Goal of the exercise ->
Within the entries below, find the portion that opens with the line containing "ovarian serous cystadenocarcinoma" and closes with the line containing "is an image". Retype that portion exactly and only.
------ Data under study ------
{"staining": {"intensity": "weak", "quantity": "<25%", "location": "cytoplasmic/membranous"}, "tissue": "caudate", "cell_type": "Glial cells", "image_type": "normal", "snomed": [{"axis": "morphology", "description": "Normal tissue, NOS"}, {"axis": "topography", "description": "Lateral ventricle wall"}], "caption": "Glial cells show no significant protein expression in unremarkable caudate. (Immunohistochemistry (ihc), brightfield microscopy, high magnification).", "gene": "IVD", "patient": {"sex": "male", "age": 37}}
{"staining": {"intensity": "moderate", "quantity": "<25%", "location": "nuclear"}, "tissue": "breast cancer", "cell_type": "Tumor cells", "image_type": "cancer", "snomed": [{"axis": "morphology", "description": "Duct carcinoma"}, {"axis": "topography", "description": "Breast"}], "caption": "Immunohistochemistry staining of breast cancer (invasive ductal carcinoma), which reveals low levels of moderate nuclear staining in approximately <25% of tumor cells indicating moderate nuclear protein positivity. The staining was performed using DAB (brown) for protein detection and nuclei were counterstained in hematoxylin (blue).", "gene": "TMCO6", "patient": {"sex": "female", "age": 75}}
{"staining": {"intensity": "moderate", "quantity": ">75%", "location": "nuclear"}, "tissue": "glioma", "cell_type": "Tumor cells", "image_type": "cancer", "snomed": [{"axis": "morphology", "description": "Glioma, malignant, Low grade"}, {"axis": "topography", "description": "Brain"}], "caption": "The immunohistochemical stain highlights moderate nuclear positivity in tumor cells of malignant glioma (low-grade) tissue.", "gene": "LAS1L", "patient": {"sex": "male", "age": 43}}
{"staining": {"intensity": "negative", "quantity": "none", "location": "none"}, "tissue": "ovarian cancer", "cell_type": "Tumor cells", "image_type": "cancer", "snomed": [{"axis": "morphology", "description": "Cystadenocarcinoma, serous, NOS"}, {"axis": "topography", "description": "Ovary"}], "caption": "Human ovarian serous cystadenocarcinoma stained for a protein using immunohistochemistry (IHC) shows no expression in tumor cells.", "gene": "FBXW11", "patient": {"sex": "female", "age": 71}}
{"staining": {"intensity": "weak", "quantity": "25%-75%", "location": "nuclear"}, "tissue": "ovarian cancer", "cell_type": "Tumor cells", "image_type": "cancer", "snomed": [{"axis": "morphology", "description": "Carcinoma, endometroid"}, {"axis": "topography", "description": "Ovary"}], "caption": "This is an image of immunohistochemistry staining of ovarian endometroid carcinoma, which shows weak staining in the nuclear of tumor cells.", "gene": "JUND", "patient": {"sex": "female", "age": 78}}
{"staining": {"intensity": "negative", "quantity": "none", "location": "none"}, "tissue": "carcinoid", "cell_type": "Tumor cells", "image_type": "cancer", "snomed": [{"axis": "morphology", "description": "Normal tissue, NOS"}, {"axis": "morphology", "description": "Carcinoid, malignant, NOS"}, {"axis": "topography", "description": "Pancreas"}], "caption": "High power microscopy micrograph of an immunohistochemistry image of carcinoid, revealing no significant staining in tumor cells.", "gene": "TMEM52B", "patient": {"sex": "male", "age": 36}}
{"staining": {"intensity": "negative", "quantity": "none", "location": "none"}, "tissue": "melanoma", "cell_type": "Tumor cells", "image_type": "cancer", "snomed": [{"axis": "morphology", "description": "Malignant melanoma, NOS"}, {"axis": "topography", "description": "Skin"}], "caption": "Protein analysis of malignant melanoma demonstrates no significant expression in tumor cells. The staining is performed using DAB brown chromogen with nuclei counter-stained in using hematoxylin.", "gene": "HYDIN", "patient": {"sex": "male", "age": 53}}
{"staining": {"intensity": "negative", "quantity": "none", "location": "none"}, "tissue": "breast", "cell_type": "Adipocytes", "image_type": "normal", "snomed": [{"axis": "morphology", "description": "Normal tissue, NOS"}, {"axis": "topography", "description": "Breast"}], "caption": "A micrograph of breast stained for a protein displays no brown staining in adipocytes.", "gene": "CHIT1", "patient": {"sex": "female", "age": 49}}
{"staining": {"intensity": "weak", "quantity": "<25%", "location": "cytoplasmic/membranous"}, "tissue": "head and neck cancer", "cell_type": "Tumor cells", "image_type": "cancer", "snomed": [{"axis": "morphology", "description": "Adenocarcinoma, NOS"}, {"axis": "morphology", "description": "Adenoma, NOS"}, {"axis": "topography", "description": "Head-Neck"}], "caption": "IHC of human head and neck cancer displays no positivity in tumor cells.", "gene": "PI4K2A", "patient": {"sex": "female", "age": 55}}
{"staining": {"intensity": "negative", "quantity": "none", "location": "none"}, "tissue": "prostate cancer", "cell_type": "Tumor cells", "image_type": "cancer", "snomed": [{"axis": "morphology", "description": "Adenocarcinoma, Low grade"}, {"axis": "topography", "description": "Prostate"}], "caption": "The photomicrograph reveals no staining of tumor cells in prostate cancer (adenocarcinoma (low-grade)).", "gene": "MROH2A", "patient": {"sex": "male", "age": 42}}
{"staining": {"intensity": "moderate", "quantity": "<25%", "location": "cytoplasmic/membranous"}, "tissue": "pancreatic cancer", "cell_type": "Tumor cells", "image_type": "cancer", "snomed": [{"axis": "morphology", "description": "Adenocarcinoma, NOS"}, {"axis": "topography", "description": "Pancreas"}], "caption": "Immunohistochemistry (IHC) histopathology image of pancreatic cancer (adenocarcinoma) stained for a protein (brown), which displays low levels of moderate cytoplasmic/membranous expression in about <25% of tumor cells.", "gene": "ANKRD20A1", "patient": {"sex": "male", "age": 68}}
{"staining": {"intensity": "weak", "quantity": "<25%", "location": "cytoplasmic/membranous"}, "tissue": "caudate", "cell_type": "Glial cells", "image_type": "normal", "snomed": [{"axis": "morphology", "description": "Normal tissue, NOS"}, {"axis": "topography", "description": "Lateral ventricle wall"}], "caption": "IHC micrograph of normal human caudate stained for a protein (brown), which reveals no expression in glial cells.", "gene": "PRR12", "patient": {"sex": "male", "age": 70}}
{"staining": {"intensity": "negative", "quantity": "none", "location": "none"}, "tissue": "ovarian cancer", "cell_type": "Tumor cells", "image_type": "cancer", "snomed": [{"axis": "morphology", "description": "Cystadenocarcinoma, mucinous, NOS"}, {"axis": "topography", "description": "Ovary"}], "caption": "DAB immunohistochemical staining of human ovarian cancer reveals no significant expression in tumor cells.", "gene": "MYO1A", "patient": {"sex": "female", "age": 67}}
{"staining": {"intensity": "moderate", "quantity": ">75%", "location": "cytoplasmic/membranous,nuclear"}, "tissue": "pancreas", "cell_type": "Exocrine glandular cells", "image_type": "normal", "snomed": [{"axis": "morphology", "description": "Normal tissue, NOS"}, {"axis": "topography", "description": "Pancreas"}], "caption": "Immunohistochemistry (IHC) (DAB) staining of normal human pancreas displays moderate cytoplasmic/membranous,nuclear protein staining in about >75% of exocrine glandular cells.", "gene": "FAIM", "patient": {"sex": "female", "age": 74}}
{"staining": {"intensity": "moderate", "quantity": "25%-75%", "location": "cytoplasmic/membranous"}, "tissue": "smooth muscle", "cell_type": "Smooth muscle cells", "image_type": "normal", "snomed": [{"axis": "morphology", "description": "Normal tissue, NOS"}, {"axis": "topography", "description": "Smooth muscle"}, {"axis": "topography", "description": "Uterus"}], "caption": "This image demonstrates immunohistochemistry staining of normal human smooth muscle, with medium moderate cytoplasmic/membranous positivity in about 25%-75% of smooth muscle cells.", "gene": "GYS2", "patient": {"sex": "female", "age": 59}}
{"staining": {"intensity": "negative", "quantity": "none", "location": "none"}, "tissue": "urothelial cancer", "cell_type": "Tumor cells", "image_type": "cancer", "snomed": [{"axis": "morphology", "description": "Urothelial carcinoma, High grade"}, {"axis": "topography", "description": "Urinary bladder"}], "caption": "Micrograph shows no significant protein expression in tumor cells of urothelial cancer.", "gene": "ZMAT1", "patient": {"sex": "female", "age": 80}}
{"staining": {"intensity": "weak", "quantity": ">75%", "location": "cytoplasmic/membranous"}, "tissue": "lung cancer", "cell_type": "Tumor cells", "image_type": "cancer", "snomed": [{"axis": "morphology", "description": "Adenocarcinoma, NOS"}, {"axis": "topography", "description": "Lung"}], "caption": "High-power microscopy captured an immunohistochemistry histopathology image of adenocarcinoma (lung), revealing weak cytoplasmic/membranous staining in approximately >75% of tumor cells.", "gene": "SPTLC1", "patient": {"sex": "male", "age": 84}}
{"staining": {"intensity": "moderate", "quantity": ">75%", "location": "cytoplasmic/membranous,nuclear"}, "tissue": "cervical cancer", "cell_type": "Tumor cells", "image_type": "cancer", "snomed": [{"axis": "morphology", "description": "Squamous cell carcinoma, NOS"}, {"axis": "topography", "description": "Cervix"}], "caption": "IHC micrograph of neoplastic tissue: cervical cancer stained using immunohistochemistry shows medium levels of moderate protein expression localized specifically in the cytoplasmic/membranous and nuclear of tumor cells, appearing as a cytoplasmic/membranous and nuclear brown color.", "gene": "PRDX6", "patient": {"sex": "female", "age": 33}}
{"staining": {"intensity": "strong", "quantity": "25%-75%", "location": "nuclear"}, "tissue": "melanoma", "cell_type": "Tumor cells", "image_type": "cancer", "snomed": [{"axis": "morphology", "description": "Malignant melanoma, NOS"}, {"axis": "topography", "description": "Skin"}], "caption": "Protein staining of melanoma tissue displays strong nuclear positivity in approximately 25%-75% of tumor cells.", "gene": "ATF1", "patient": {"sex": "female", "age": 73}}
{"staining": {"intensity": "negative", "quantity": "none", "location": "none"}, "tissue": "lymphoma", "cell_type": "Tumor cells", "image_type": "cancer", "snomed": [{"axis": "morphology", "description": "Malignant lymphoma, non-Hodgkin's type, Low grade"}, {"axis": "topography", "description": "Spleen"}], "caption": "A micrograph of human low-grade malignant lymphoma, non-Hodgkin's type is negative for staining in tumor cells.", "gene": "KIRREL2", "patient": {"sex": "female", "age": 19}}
------
Result of the exercise ->
{"staining": {"intensity": "negative", "quantity": "none", "location": "none"}, "tissue": "ovarian cancer", "cell_type": "Tumor cells", "image_type": "cancer", "snomed": [{"axis": "morphology", "description": "Cystadenocarcinoma, serous, NOS"}, {"axis": "topography", "description": "Ovary"}], "caption": "Human ovarian serous cystadenocarcinoma stained for a protein using immunohistochemistry (IHC) shows no expression in tumor cells.", "gene": "FBXW11", "patient": {"sex": "female", "age": 71}}
{"staining": {"intensity": "weak", "quantity": "25%-75%", "location": "nuclear"}, "tissue": "ovarian cancer", "cell_type": "Tumor cells", "image_type": "cancer", "snomed": [{"axis": "morphology", "description": "Carcinoma, endometroid"}, {"axis": "topography", "description": "Ovary"}], "caption": "This is an image of immunohistochemistry staining of ovarian endometroid carcinoma, which shows weak staining in the nuclear of tumor cells.", "gene": "JUND", "patient": {"sex": "female", "age": 78}}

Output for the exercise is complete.